L’ambition est folle dans la sens où la production du Sauternes est basée sur un travail de bénédictin. Si ce vin est extraordinaire c’est qu’il est vendangé tardivement et qu’il nait d’un phénomène paradoxalement négatif que l’on a appelé la pourriture noble. Ce phénomène a été domestiqué et la nature est aidée par un système de vendanges très besogneux, très laborieux qui exige beaucoup de monde pour produire beaucoup moins. Au Château de Fargues, on continue de vendanger grain par grain le raisin idéalement botrytisé. Le rendement est dérisoire : un verre par pied de vigne ! Un jour, mon grand ami Bernard Pivot est venu me rendre visite au château de Fargues. En l’emmenant un matin dans les vignes pendant les vendanges, Bernard s’est étonné qu’une fois arrivé au bout du rang, la récolte versée dans les paniers était toute petite. Il m’a demandé si c’était normal, je lui ai assuré que oui. Il s’est tourné vers les vendangeurs et leur a dit : « Heureusement que vous n’êtes pas payés au poids ! » (rires.) Ce bon mot est resté dans les annales du Château de Fargues et symbolise le sacerdoce que représente la production du Sauternes.

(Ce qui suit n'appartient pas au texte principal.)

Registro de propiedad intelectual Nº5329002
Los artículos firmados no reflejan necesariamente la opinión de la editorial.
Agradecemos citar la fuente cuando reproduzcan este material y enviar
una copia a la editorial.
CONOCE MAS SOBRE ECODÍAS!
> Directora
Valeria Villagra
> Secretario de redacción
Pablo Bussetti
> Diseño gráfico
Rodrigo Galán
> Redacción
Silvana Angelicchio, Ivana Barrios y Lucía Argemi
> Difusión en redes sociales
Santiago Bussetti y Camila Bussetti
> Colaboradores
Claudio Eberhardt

Vous avez la sensation qu’il s’agit de redonner au Sauternes ses lettres de noblesse ?
Alexandre de Lur Saluces : il faut revenir aux origines. Au XIXème siècle, des visiteurs venaient de toute l’Europe pour s’approvisionner en Sauternes. Thomas Jefferson et George Washington sont même venus en personne à Yquem pour acheter ce vin extraordinaire. Toute cette saga mérite d’être racontée. J’estime que nous devons agir pour réhabiliter l’appellation aux yeux du public mais également au niveau des prix. Le prix du Sauternes a considérablement diminué. Mais le plaisir à le boire n'a pas de prix ! L’appellation a retrouvé un dynamisme certain et on voit venir des visiteurs enthousiastes. L’autre jour au château de Fargues, une jeune femme a eu les larmes aux yeux pendant une dégustation tant ce vin a quelque chose de succulent et de séducteur.

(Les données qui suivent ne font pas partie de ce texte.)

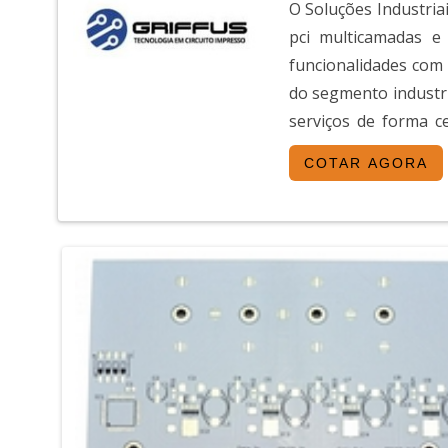
O Soluções Industriai
pci multicamadas e
funcionalidades com
do segmento industr
serviços de forma c
materiais como Placa p
COTAR AGORA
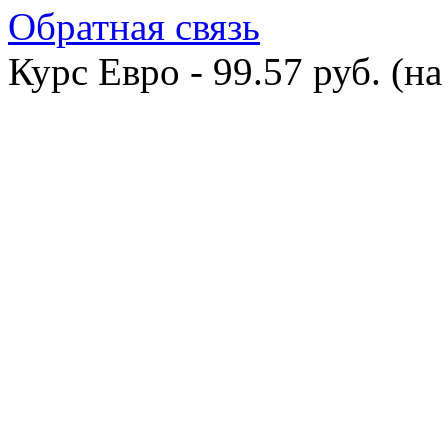
Обратная связь
Курс Евро - 99.57 руб. (на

"L’autre jour au Château de Fargues, une jeune femme a eu les larmes aux yeux pendant une dégustation tant ce vin a quelque chose de succulent et de séducteur."
Ce livre, c’est donc une manière de rendre hommage à Sauternes, mais aussi un plaidoyer pour que l’appellation soit reconnue à sa juste valeur ?

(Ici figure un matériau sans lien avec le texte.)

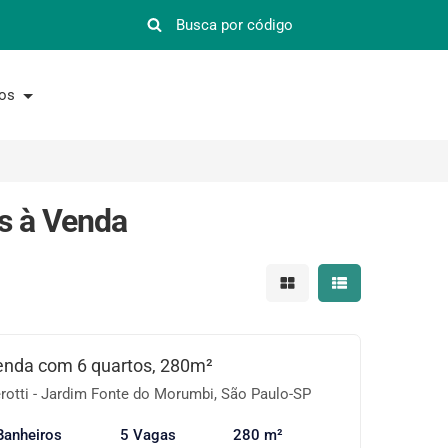
nos
s à Venda
Mostrar resultados em 
Mostrar resultad
enda com 6 quartos, 280m²
otti - Jardim Fonte do Morumbi, São Paulo-SP
Banheiros
5 Vagas
280 m²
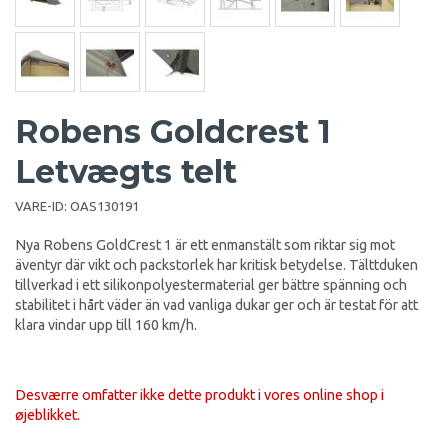
Robens Goldcrest 1
Letvægts telt
VARE-ID:
OAS130191
Nya Robens GoldCrest 1 är ett enmanstält som riktar sig mot
äventyr där vikt och packstorlek har kritisk betydelse. Tälttduken
tillverkad i ett
silikonpolyestermaterial ger bättre spänning och
stabilitet i hårt väder än vad vanliga dukar ger och är testat för att
klara vindar upp till 160 km/h.
Desværre omfatter ikke dette produkt i vores online shop i
øjeblikket.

Philippe de Lur Saluces : Le message du livre est de dire que ce vin a une histoire merveilleuse, qu’il vient d’une propriété superbe et qu’il est très beau et surtout très bon ! Il s’agit de montrer tout l’esthétisme du vin de Fargues, mais aussi de tous les Crus de l'appellation. Il y a également une volonté de décomplexer l’approche du Sauternes et donner envie aux amateurs de l’approcher.
Il commémore aussi une date importante dans l’histoire de votre famille.
Philippe de Lur Saluces : Le Château de Fargues est la propriété de notre famille depuis 1472 ! Cela fait donc 550 ans cette année ! Ce livre c’est donc aussi une superbe manière de fêter cet anniversaire assez spécial.
Que peut-on trouver dans cet ouvrage ?
Philippe de Lur Saluces : Il est composé d’un texte d’Hélène Farnault qui a beaucoup discuté avec le responsable de production du Château de Fargues pour raconter le travail minutieux d’artisanat qu’exige la production de Sauternes et l’histoire du Château. Il y a également des photos magnifiques de François Poincet. Enfin, on y trouve des recettes de grands Chefs comme Guy Savoy, Michel Guérard ou Christophe Bacquié qui proposent des accords mets-vin en fonction des millésimes. Les recettes sont originales et illustrent justement le fait que le Sauternes n’est pas un vin de dessert et qu’il ne doit pas être condamné au roquefort et au foie gras. Mais si ces deux accords fonctionnent.
Justement dans la famille, comment aimez-vous déguster votre Sauternes ?
Tout dépend à qui vous demandez ! Si vous voulez faire plaisir à mon père, vous le servez avec des coquilles Saint Jacques soit en carpaccio, soit snackées avec une sauce crémée. Si vous voulez me faire plaisir, vous le servez avec des ris de veau. Là c’est superbe ! Autrement, le poulet du dimanche fonctionne magnifiquement bien avec un Sauternes. En réalité il y a une multitude d’accords succulents qui sont possibles.